As it turns 15, the POC-centered arts nonprofit, The Laundromat Project will consolidate its two spaces in Harlem and the South Bronx and move into one location in Bed-Stuy. [Hyperallergic]

The Frick Collection has revealed how it plans to use the Breuer building for its two-year stay while its Fifth Avenue building is renovated. [The New York Times]

Guston Show Controversy

Some 100 artists, curators, and critics have published an open letter decrying the decision by four museums to postpone a Philip Guston retrospective by four years. [The New York Times]

Read the open letter in full. [The Brooklyn Rail]

Read about the KKK imagery in Guston’s paintings, and his return to figuration to confront racism. [ARTnews]

The Wall Street Journal ’s arts editor Eric Gibson weighs in on the matter, writing, “Beyond placing great works of art before us, this is one purpose of exhibitions like this: to allow visitors to come to reasoned judgments of their own.” [The Wall Street Journal]

Art & Artists

Jesse Darling talks about installing a new work, titled Gravity’s Rainbow, at the Kunstverein Freiburg in Germany. [Artforum]

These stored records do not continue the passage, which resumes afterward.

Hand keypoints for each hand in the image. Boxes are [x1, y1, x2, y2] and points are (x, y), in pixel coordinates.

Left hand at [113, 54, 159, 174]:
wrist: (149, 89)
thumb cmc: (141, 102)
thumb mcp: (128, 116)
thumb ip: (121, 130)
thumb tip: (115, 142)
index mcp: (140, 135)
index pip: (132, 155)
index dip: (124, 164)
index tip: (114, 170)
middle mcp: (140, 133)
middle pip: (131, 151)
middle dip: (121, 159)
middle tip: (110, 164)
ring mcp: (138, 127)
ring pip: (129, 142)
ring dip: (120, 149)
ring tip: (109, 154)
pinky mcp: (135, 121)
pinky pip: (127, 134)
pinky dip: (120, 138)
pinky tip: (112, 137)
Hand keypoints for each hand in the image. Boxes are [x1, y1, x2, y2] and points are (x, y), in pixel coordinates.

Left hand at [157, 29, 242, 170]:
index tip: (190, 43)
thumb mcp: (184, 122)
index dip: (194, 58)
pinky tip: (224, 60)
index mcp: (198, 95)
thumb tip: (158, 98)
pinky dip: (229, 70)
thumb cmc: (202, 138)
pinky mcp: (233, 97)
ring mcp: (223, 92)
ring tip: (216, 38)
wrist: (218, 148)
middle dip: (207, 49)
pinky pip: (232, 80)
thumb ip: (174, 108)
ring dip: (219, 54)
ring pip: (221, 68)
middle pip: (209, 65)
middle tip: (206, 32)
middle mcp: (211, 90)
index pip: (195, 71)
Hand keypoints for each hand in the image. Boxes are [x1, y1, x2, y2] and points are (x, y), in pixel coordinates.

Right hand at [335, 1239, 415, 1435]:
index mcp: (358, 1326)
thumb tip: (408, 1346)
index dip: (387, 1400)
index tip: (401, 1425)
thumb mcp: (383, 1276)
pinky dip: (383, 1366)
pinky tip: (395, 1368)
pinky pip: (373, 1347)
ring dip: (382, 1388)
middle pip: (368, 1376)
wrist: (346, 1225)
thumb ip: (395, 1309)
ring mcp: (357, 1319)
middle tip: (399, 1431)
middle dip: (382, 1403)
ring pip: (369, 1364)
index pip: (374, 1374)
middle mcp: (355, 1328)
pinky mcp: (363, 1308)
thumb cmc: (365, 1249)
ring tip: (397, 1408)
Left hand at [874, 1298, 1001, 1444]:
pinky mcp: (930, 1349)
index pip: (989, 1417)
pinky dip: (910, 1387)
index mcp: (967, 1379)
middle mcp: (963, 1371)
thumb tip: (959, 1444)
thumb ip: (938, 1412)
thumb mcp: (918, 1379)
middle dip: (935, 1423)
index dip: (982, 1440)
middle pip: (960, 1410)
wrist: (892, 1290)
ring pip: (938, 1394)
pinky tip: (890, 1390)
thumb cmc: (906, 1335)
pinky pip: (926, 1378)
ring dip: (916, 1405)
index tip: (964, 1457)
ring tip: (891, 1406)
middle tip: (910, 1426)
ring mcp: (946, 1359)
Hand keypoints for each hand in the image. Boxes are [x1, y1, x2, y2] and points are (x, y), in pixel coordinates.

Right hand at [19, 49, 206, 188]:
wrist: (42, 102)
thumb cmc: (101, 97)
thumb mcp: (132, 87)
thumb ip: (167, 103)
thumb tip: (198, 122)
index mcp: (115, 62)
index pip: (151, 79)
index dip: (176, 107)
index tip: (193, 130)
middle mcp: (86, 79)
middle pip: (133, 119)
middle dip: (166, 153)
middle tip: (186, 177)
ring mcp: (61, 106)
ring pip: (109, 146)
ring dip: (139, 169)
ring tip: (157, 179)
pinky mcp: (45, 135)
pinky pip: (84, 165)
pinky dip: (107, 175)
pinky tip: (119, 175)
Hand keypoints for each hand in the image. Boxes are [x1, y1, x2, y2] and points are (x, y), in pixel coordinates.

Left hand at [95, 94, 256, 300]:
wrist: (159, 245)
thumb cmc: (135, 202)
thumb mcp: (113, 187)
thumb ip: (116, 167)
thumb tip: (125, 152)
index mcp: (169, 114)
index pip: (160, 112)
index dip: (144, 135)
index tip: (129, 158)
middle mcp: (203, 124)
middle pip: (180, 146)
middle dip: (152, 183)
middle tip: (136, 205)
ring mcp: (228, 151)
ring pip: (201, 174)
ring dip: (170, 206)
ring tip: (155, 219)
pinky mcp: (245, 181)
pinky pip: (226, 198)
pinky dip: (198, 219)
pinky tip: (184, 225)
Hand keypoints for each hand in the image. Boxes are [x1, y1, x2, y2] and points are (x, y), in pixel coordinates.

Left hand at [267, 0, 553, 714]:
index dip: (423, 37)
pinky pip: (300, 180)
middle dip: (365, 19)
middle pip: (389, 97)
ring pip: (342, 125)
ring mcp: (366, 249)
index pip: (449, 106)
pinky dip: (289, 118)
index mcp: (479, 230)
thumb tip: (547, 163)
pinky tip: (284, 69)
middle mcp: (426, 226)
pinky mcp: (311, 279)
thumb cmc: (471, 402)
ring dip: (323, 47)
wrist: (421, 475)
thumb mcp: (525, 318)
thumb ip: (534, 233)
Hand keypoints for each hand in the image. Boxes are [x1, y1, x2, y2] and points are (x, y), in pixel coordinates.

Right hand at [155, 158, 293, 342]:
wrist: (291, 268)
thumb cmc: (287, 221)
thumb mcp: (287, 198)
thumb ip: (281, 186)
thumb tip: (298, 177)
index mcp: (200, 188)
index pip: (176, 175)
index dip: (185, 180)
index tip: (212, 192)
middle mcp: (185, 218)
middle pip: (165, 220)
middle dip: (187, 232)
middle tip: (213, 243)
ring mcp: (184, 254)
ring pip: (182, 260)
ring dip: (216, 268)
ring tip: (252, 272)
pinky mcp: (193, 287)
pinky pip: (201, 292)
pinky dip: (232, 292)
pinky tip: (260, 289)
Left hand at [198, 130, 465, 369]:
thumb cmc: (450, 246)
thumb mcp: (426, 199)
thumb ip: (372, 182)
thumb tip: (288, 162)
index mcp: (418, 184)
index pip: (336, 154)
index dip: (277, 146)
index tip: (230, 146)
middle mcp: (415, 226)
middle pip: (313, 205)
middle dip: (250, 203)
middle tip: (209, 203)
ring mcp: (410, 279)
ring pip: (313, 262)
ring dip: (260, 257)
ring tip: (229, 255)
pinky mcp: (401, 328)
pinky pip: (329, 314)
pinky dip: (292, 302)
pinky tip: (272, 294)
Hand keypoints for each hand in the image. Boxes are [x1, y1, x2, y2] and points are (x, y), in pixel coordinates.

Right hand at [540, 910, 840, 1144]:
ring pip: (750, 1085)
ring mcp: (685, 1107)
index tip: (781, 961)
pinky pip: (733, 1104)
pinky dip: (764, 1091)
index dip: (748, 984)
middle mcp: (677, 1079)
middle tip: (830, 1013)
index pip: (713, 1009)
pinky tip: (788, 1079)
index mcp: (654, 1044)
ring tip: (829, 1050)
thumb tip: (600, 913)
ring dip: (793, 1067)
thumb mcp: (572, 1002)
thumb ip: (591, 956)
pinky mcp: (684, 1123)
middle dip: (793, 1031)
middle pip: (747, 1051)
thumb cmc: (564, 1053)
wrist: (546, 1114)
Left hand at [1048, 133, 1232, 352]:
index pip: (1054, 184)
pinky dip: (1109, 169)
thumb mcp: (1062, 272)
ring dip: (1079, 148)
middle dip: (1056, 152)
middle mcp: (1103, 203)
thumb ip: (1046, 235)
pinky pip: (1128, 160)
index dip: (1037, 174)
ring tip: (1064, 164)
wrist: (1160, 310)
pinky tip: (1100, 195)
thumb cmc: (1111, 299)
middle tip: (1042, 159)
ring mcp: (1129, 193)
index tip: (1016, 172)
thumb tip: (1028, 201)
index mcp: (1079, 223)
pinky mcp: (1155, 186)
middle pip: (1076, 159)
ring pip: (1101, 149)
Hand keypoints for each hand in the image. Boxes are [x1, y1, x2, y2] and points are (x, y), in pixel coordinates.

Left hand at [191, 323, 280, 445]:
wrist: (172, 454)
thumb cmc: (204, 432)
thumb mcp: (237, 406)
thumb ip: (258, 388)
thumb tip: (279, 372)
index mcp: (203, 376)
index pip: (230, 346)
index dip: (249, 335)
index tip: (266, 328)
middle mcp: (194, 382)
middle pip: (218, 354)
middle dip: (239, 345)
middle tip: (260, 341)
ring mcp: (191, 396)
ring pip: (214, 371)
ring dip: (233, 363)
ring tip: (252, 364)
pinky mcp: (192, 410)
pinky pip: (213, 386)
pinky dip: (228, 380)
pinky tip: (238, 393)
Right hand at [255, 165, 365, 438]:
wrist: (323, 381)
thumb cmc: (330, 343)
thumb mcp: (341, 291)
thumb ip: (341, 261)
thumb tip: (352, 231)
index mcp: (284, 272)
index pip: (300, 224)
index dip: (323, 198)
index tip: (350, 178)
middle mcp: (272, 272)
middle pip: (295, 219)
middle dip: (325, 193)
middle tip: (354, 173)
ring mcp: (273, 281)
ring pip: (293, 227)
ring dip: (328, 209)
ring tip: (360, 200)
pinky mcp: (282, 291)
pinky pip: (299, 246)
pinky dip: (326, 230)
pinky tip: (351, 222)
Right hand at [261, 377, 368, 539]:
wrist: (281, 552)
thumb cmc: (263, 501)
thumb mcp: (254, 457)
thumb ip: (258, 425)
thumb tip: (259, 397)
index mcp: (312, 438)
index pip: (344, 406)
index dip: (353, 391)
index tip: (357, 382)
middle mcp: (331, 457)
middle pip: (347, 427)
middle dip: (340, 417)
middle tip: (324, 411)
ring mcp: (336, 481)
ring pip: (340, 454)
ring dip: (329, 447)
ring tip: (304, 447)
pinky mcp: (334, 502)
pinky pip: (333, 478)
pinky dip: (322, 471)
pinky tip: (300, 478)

The Museum Ludwig in Cologne has opened an exhibition on the Russian avant-garde and has included several works its scholars say have been falsely attributed to major artists. [The New York Times]

Correction, October 1, 2020An earlier version of this article, and the emailed version “Breakfast with ARTnews,” incorrectly cited the Jesse Darling article as coming from ARTnews and included the wrong hyperlink. The article is by Artforum.